ResilienceUsing data utilization to augment community resilience, disaster response

Published 13 February 2019

A civil engineering who researches resilience against extreme events and natural hazards is responding to lessons learned from California’s deadly Camp Fire by outlining how to utilize the power of data to improve disaster response and minimize economic loss and human harm in similar events.

A Mississippi State civil engineering faculty member who researches resilience against extreme events and natural hazards is responding to lessons learned from California’s deadly Camp Fire by outlining how to utilize the power of data to improve disaster response and minimize economic loss and human harm in similar events.

In a Letter published in Science, Farshid Vahedifard writes that in the aftermath of the Camp Fire, it is critical to examine how decision makers and first-responders can “prevent an extreme hazard like the Camp Fire from turning into a massive human disaster.”

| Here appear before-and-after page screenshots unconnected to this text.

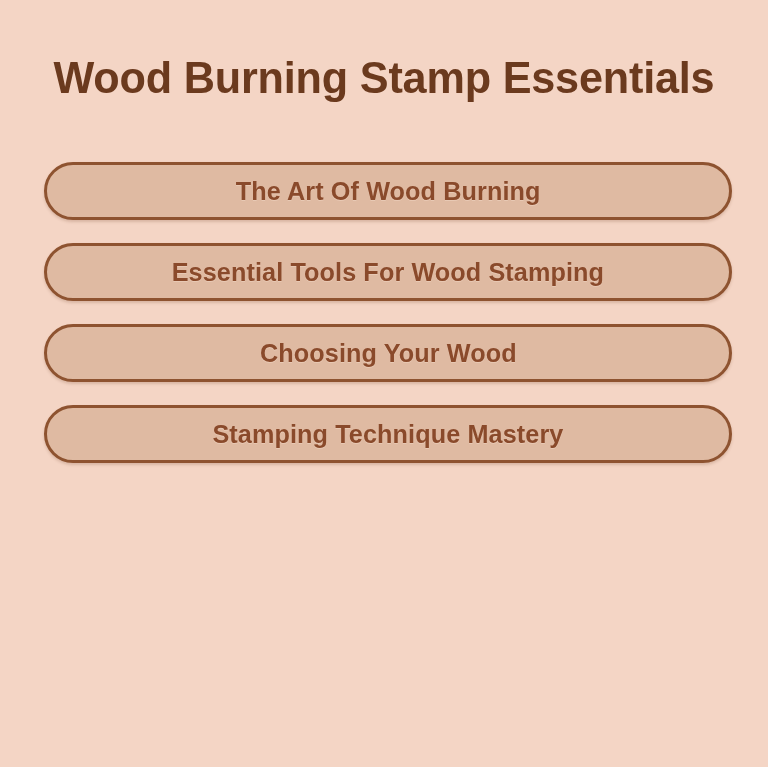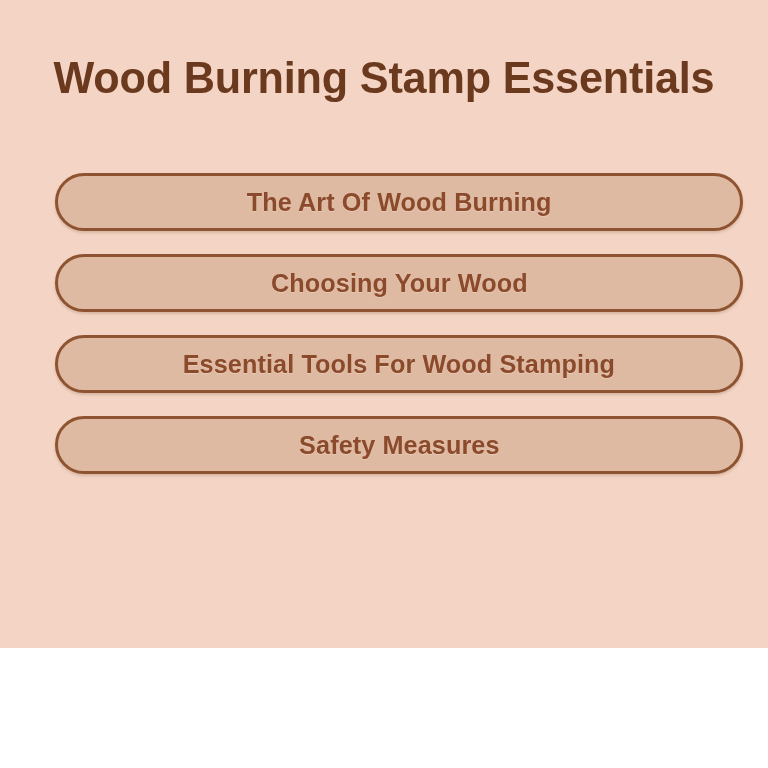--- a/index.html
+++ b/index.html
@@ -8,21 +8,21 @@
   }
   body {
     width: 768px;
     height: 768px;
     overflow: hidden;
     font-family: "Liberation Sans", sans-serif;
   }
   #infographic {
     position: relative;
     width: 768px;
-    height: 648px;
+    height: 767px;
     background: #F4D5C5;
     box-sizing: border-box;
     display: flex;
     flex-direction: column;
     align-items: center;
   }
   #page-title {
     width: 100%;
     text-align: center;
     color: #6B3A1E;
@@ -38,21 +38,21 @@
     left: 0;
     transform: scaleX(0.96);
     white-space: nowrap;
   }
   #pill-list {
     position: absolute;
     top: 158px;
     left: 40px;
     width: 688px;
     list-style: none;
-    margin: 15px;
+    margin: 4px;
     padding: 0;
     display: flex;
     flex-direction: column;
     gap: 23px;
   }
   .pill-item {
     width: 688px;
     height: 58px;
     box-sizing: border-box;
     background: #DFBAA2;
@@ -83,28 +83,28 @@
   <h1 id="page-title">Wood Burning Stamp Essentials</h1>
 
   <ul id="pill-list">
 
     <li class="pill-item">
       <span class="pill-label">The Art Of Wood Burning</span>
     </li>
 
 
     <li class="pill-item">
+      <span class="pill-label">Essential Tools For Wood Stamping</span>
+    </li>
+
+    <li class="pill-item">
       <span class="pill-label">Choosing Your Wood</span>
     </li>
 
+
     <li class="pill-item">
-      <span class="pill-label">Essential Tools For Wood Stamping</span>
+      <span class="pill-label">Stamping Technique Mastery</span>
     </li>
 
-
-
-    <li class="pill-item">
-      <span class="pill-label">Safety Measures</span>
-    </li>
 
   </ul>
 
 </div>
 
 </body></html>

Vahedifard is an MSU Bagley College of Engineering associate professor who also holds the Civil and Environmental Advisory Board Endowed Professorship. He penned the Science letter with MSU colleague Alireza Ermagun, assistant professor of civil and environmental engineering; Kimia Mortezaei, an MSU engineering postdoctoral associate with the university’s Center for Advanced Vehicular Systems; and Amir AghaKouchak, a University of California-Irvine associate professor of civil and environmental engineering.

MSU notes that with reports unanimously pointing to shortcomings in disseminating critical information to warn residents before and during the November fire that killed 85 people, scorched 153,336 acres and destroyed more than 18,800 structures, the authors point out that a “lack of an integrated framework for circulating information among decision-makers and passing it to residents exacerbated the devastating impact of the wildfire.”

They assert that investment in an integrated system for identifying, harnessing, synthesizing, and communicating pertinent data would “enable decision-makers and communities to better anticipate, prepare for, respond to and recover from extreme events such as the Camp Fire.”

They continue, “We must identify relevant stakeholders, examine the required data, collect public and relevant private data efficiently, and develop platforms for processing datasets such as weather data, cell phone GPS data as proxy for people, social media feeds, and traffic cameras and sensors. We then need strategies to convert data sets into usable information by using artificial intelligence technologies for decision-support systems. To communicate the resulting information effectively, we need a reliable data infrastructure for real-time analysis that could alert residents by email, phone messages, text warning, television, radio, and ‘reverse 911.’”

Vahedifard and colleagues previously have published research and commentary highlighting how a chain of events, such as wildfires, landslides and mudslides, cascades like a series of toppling dominoes and leads to catastrophic disasters.

Vahedifard’s research interests encompass how natural hazards and extreme events affect the resilience of communities and critical infrastructure systems, including levees and dams, as well as how urban development and other anthropogenic activities may intensify impacts of natural hazards on various infrastructure and increase the likelihood of damage during climatic events.